Design of a Small-Scale Mixing Section for a Supercritical Water Reactor through the Finite Volume Method

Abstract

Supercritical water (sc-H2O) reactors have been used for biomass gasification and the destruction of hazardous waste. Laboratory scale reactors are typically used for development of chemical kinetic rate parameters. These smaller reactors with lower Reynolds numbers often suffer from slow mixing between the reagent and sc-H2O; this slow mixing increases uncertainty in the data required for calculation of chemical kinetic rate parameters. In this study, we present a multiple-jet in crossflow design for a mixing section, which enables rapid mixing of reagents into sc-H2O. A parametric analysis is conducted to establish an optimum jet-to-crossflow velocity ratio (r) for scalar mixing using three-dimensional computational fluid dynamics (CFD) with Detached Eddy Simulations (DES) for resolving turbulence. Kinetic theory models for calculating physical properties of the fluids at the supercritical state are evaluated against data available in published literature. CFD simulations show that mixing can be characterized by three distinct regimes: (i) under-penetrating jets, (ii) weakly penetrating jets, (iii) jets forming counter-rotating vortex pairs (CVPs), and (iv) impinging jets. The best mixing is observed for jets forming CVPs; under-penetrating jets show the worst mixing.

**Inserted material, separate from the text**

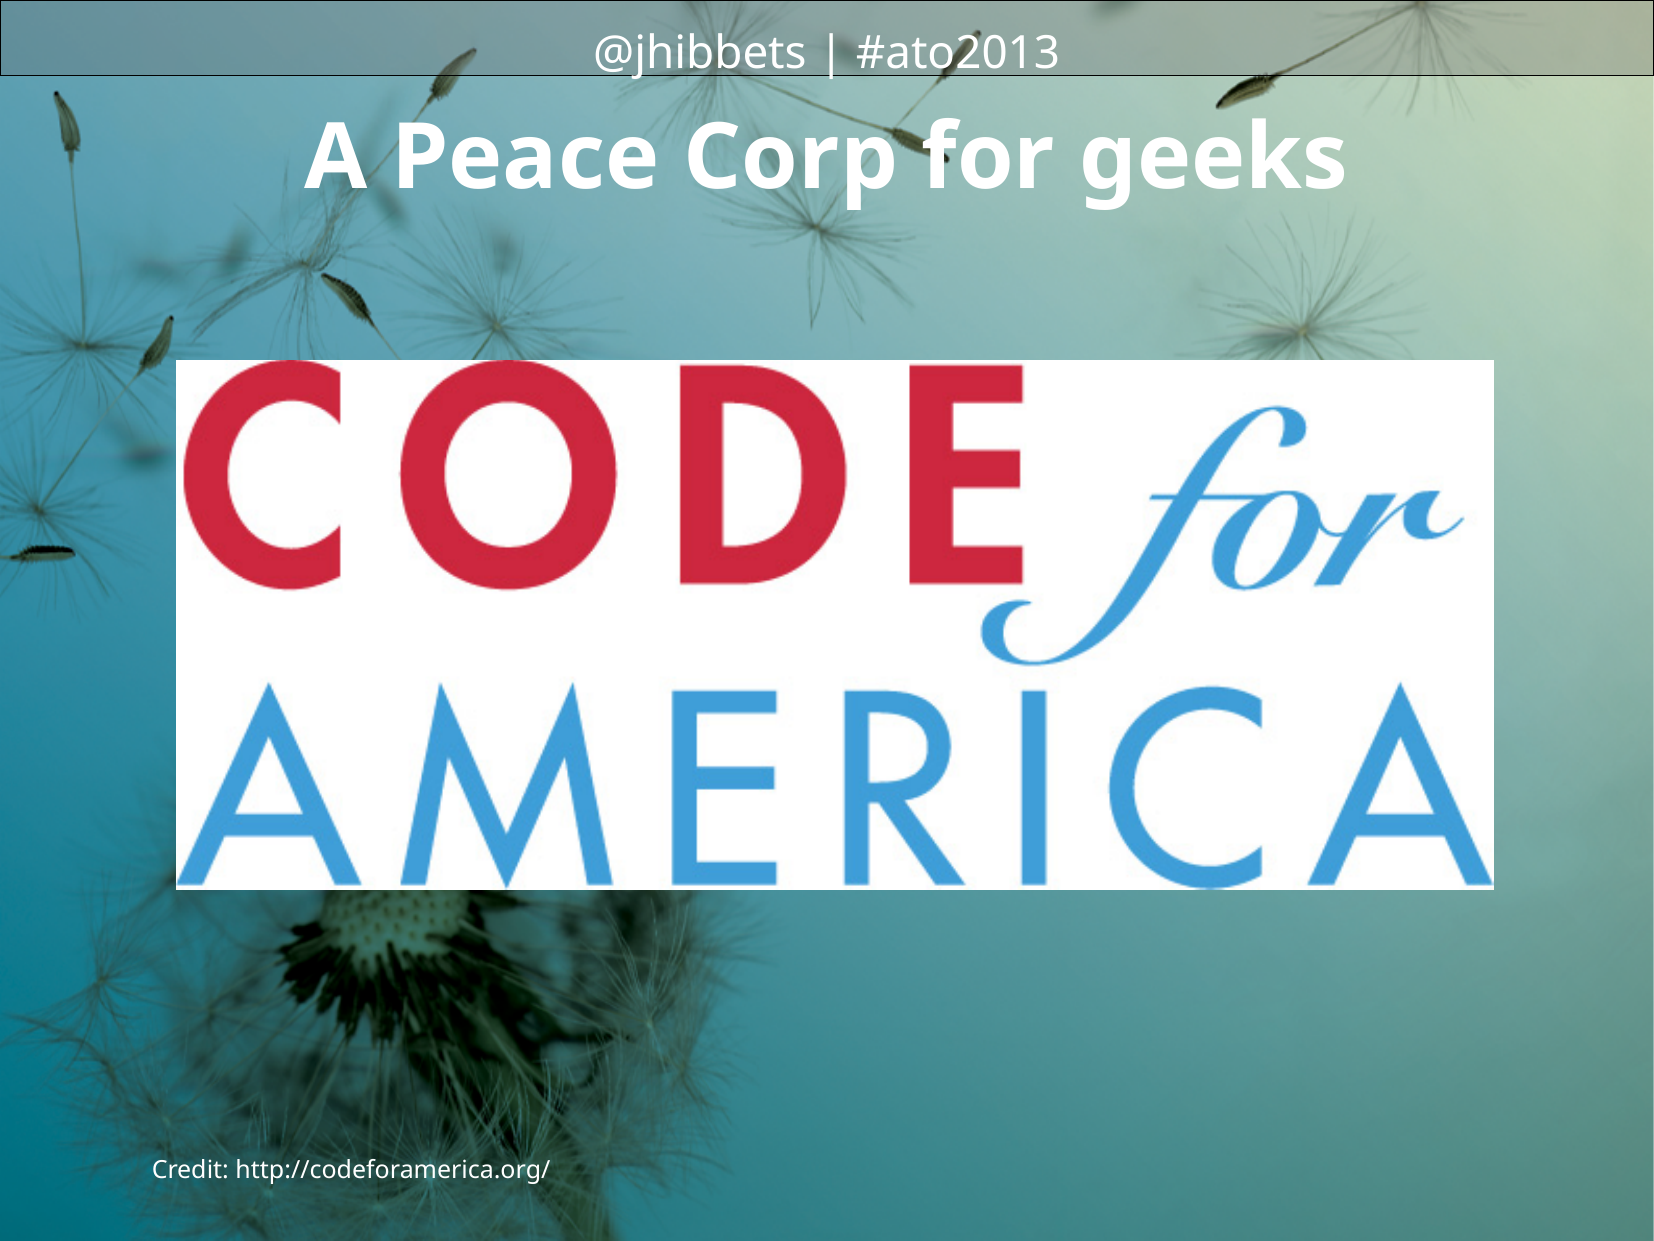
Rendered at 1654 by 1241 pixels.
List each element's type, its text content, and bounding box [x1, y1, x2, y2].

The mechanism of mixing in the three configurations is explained. Decomposition of methanol (MeOH) in a continuous-flow sc-H2O reactor is simulated with CFD using global first-order chemical kinetic rate parameters calculated from published experimental data. This numerical modeling sheds insight into the complex physiochemical processes of organic compound decomposition in the supercritical environment. The modeling approach can be used in industrial process optimization and to improve the design of new and existing systems.